== Stored data ==

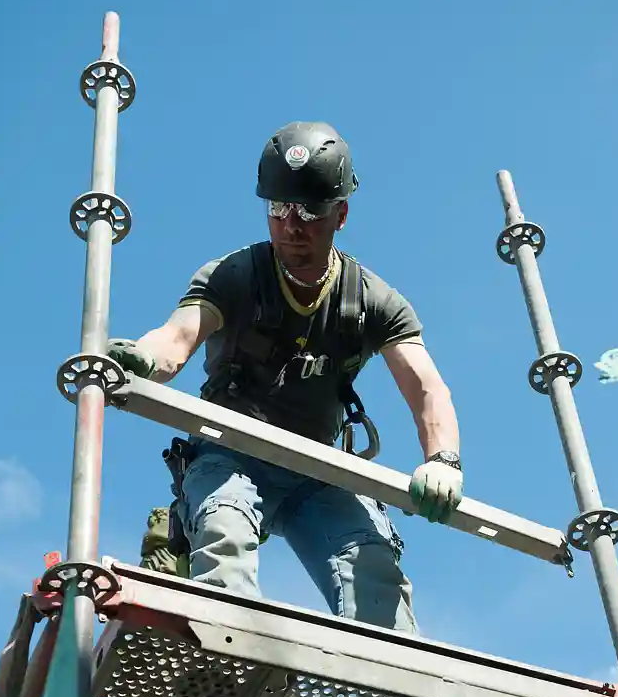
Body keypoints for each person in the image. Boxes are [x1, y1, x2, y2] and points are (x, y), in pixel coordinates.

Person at [108, 122, 462, 634]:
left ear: (341, 214)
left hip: (319, 466)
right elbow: (179, 336)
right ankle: (230, 667)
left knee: (372, 570)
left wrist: (443, 460)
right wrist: (144, 359)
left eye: (311, 211)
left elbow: (426, 385)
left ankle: (390, 691)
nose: (292, 224)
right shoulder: (235, 275)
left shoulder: (371, 301)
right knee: (223, 529)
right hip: (230, 450)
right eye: (279, 208)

===

What to work on: In the copy, no pictures should appear; the records themselves must be repeated exactly.

Output of the task:
Body keypoints for each person in the image. Boxes are [x1, y1, x2, y2] and points are (x, y), in pixel coordinates.

Person at [108, 122, 462, 634]:
left ear: (341, 214)
left hip: (319, 466)
right elbow: (179, 336)
right ankle: (230, 667)
left knee: (372, 570)
left wrist: (443, 460)
right wrist: (144, 359)
left eye: (311, 211)
left elbow: (426, 385)
left ankle: (390, 691)
nose: (292, 224)
right shoulder: (235, 275)
left shoulder: (371, 301)
right knee: (223, 529)
right hip: (230, 450)
right eye: (279, 208)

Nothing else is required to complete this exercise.